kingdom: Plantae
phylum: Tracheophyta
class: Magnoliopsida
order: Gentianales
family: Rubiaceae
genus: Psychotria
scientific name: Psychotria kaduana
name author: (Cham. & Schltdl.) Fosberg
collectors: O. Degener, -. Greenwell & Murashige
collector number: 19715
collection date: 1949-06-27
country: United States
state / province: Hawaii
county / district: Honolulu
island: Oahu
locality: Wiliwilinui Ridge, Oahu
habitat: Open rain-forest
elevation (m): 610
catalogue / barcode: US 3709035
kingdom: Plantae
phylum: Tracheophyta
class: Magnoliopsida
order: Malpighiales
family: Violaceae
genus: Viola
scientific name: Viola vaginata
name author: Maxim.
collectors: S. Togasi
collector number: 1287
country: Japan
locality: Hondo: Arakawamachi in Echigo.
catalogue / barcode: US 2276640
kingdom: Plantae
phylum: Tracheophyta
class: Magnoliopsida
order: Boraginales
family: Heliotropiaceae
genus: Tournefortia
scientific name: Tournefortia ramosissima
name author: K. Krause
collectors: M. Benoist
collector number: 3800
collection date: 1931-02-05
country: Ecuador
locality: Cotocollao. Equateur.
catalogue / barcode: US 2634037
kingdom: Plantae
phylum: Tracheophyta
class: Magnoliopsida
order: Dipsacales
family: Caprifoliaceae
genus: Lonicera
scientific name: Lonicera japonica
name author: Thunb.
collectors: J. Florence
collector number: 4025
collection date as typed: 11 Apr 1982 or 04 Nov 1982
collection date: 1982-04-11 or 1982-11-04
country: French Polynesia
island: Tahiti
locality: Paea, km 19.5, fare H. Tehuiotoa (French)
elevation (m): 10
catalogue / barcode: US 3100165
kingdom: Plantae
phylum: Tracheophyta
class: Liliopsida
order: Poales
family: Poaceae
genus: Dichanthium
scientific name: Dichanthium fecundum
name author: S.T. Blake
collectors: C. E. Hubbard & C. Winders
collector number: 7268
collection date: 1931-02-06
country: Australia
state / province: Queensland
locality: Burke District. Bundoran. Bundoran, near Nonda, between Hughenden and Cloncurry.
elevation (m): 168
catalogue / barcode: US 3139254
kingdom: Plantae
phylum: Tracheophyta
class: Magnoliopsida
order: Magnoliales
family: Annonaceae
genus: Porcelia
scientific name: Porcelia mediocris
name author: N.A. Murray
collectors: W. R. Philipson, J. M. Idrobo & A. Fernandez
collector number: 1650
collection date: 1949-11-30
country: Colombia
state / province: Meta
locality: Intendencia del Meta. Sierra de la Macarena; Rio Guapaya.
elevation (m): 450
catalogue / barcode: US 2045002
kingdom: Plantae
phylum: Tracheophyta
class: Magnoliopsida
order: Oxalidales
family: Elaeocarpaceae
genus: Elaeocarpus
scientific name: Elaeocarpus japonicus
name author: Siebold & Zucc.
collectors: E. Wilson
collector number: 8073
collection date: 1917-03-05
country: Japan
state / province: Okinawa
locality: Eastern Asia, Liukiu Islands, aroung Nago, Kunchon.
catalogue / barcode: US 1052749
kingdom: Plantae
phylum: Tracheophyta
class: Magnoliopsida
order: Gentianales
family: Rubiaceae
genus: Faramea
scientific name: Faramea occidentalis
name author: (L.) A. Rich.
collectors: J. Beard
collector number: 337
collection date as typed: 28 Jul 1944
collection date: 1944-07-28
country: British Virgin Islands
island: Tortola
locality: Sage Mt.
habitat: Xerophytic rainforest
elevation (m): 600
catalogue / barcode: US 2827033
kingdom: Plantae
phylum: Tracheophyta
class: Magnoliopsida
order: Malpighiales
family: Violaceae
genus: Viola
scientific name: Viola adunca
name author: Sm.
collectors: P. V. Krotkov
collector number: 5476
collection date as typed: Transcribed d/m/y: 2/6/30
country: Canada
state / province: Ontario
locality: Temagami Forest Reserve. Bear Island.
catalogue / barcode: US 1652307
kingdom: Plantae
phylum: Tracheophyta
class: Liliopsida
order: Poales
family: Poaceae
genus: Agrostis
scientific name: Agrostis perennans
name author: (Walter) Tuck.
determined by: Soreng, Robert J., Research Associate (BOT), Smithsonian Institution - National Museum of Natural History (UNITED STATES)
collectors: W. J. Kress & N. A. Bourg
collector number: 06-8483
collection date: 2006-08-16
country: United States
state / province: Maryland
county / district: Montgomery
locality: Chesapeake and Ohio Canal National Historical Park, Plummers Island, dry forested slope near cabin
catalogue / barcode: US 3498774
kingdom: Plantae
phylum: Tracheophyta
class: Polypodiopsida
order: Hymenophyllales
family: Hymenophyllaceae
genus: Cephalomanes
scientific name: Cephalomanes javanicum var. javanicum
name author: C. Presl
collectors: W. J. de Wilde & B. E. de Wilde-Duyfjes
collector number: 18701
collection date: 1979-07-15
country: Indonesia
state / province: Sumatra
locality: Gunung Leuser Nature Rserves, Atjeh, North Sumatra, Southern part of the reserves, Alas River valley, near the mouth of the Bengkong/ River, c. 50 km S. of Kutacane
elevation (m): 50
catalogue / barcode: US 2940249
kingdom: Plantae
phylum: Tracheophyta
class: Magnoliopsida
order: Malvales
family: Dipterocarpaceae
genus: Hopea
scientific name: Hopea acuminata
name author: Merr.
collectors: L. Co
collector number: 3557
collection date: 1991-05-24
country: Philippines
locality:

*****

- _Set task_:
Count the lines in the rows above that contain the string "author". Reply with the number alone.

- _Result below_:
12